## Task to carry out
Retype each record below word for word, pictures excluded.

[Transcribed page contents]
********
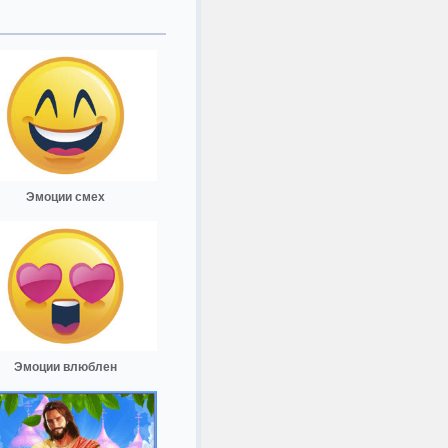
Эмоции смех
Эмоции влюблен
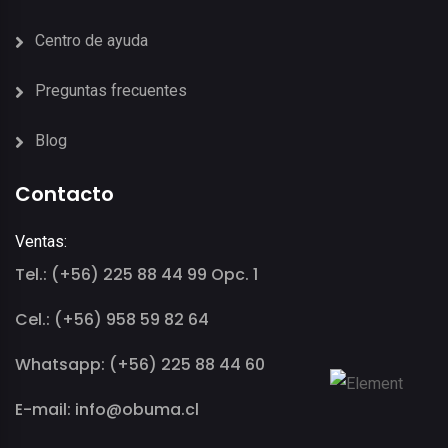
Centro de ayuda
Preguntas frecuentes
Blog
Contacto
Ventas:
Tel.: (+56) 225 88 44 99 Opc. 1
Cel.: (+56) 958 59 82 64
Whatsapp: (+56) 225 88 44 60
E-mail: info@obuma.cl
********
## Written answer
Эмоции смех
Эмоции влюблен
Centro de ayuda
Preguntas frecuentes
Blog
Contacto
Ventas:
Tel.: (+56) 225 88 44 99 Opc. 1
Cel.: (+56) 958 59 82 64
Whatsapp: (+56) 225 88 44 60
E-mail: info@obuma.cl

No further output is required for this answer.